Investigations by Badenes have led to numerous arrests of police personnel linked to the SDLC. On November 20th, 1995, Badenes presented his findings on the SDLC to the Human Rights Commission of Brazil's Federal Chamber of Deputies, drawing upon 5,297 pages of documents, nine video-tapes and two audio-cassettes. In a chapter entitled, "On the System of Complicit" he wrote: "In the judicial branch, testimony is postponed whenever it refers to an influential person . . .In the public prosecutor's office, investigations are not followed up . . . In the civil police department, evidence gathered by experts disappears or is manipulated. Confessions are forced to protect the real culprits. Alibis are forced."

He concluded his presentation by requesting that the group's legal authorisation be revoked.

Badenes confiscated the SDLC's archives and computers, using this material to back his claim that the group's illegal activities extended beyond the execution of homeless minors to drug trafficking, car theft and illicit gambling.

He also used the documents to portray a network of collusion involving prosecutors, defence attorneys and judges to secure the release of fellow-SDLC members accused of crime. On January 20th, 2000, Badenes made a second presentation to the Human Rights Commission of the Federal Chamber of Deputies.

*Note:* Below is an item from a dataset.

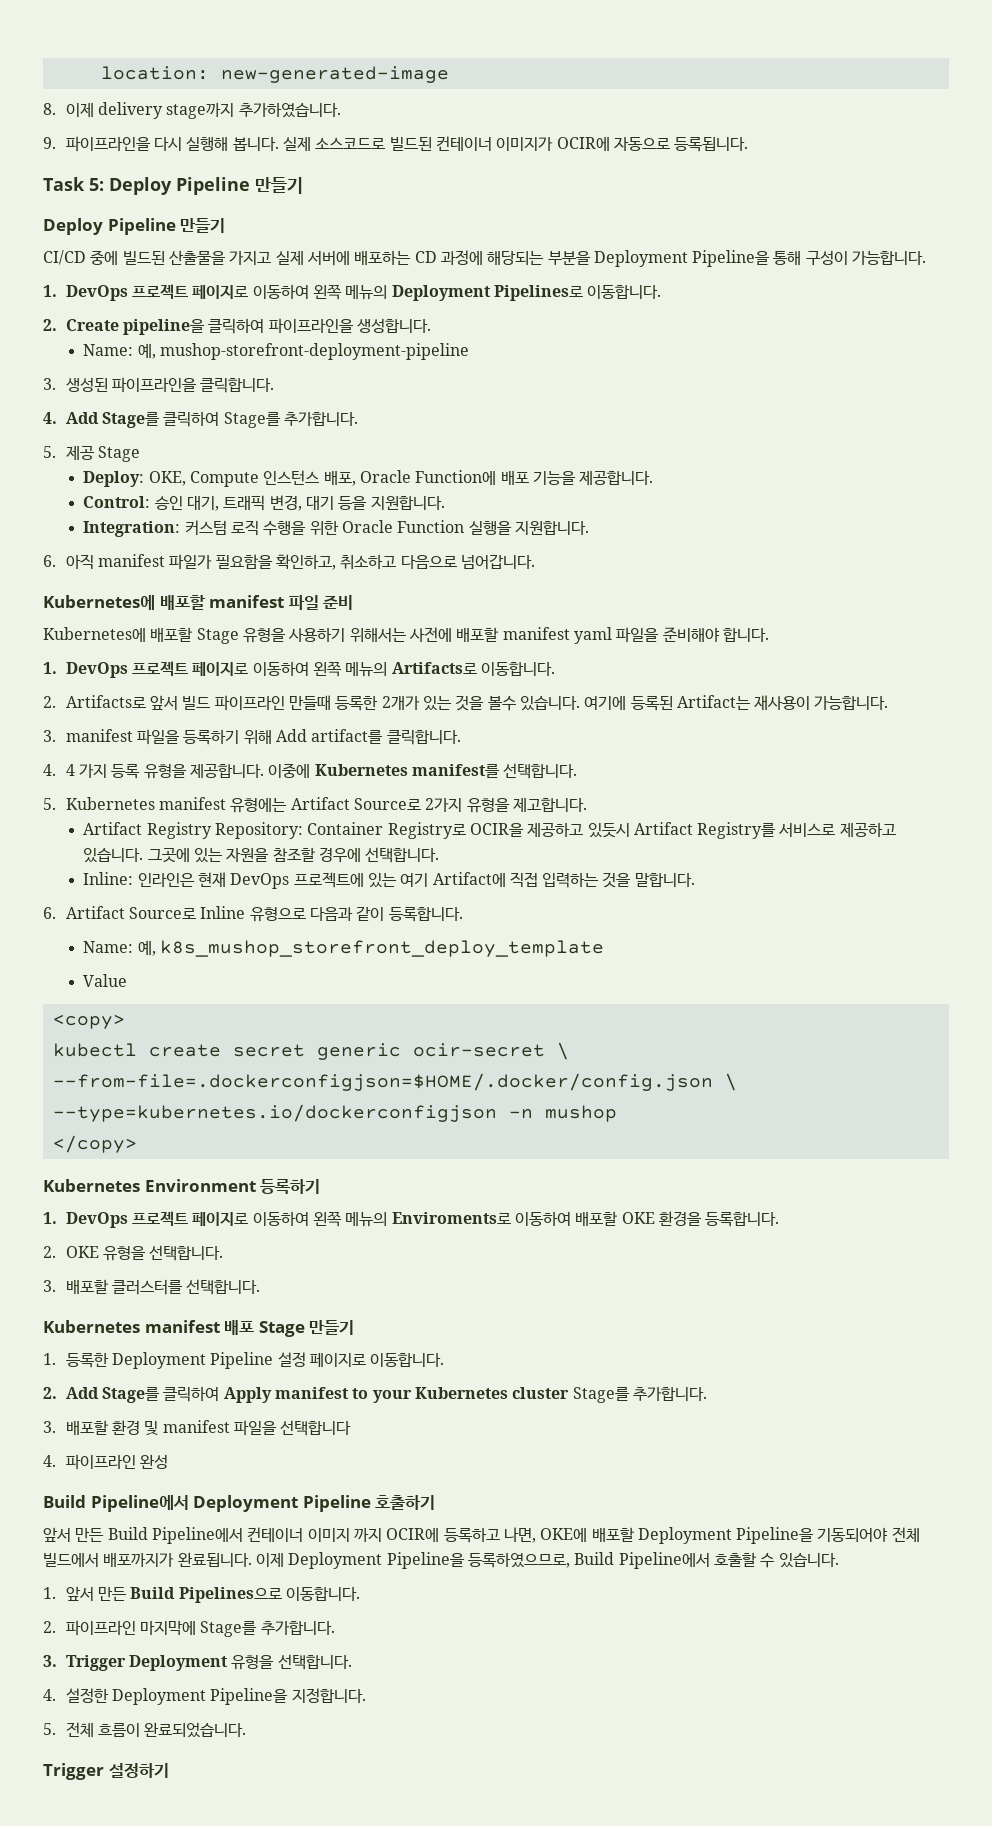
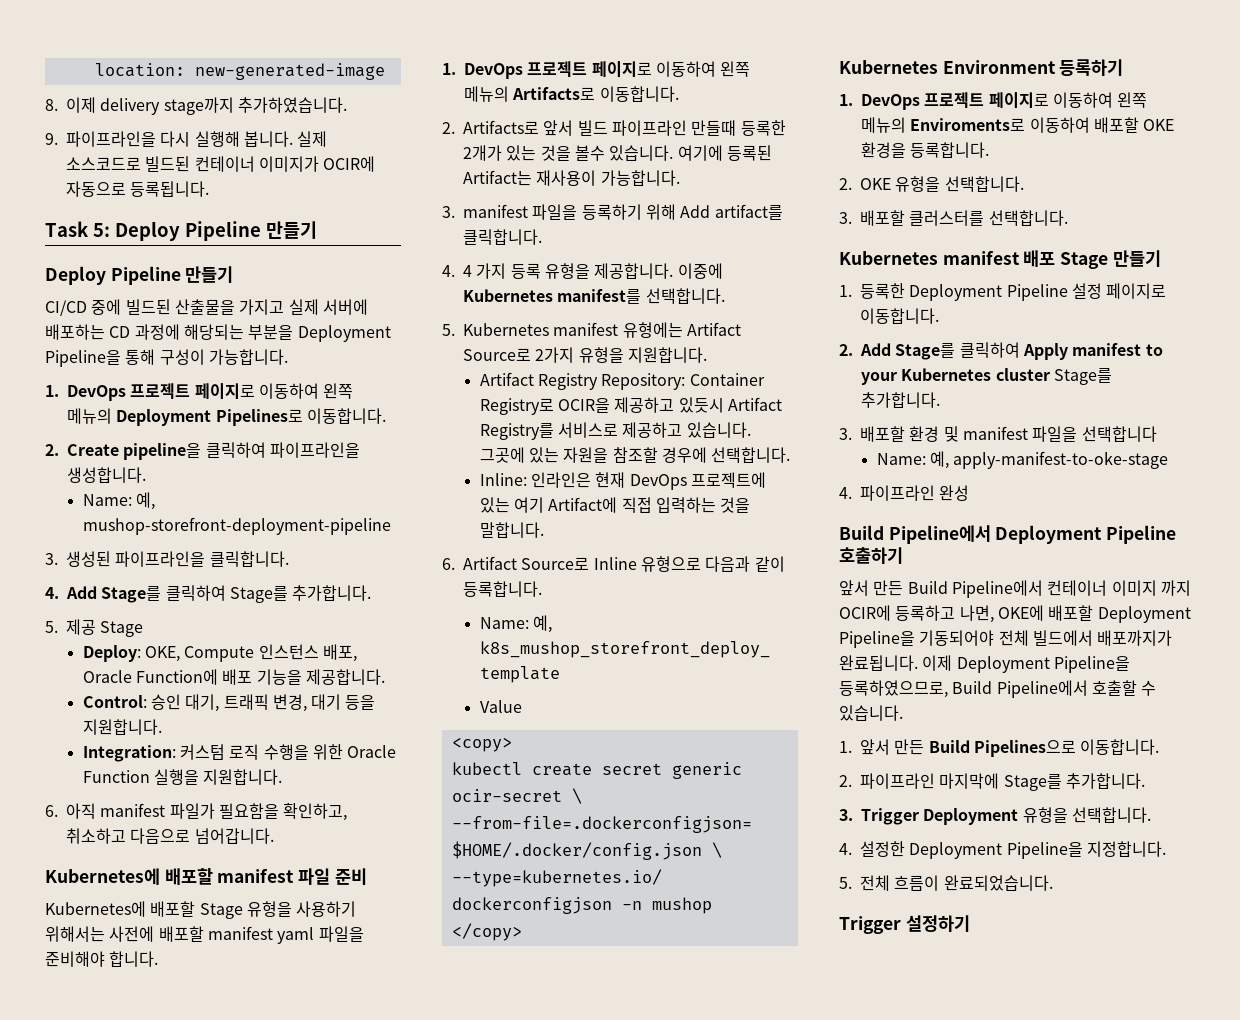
[512,798,587,812] 제고합니다. -> [627,347,707,363] 지원합니다.
(352, 1428) none -> [876,451,1169,469] // Name: 예, apply-manifest-to-oke-stage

He provided an organisational chart depicting senior political figures at the top of a criminal syndicate with ties to right-wing politicians.

In November 2000 the Federal Chamber of Deputies created a Parliamentary Commission on Drug Trafficking. The commission's report condemned SDLC influence in Espirito Santo.

Badenes, a slim, wiry man in his mid-forties, says he was inspired in his youth by tales of the knights errant and their chivalrous deeds.

His decision to exchange the good life of surfing and hang-gliding for the dangerous world of policing was "little understood by my family".

He says the difficulties he has encountered are a result of the fact that "exclusion results from an honest pursuit of humane justice".

"As a spiritual person, I know there exists the possibility of dying while performing my job. But I will never concede to living and hiding behind a wall of cowardice or negligence and serve as a mere tool to illicit interests," he says.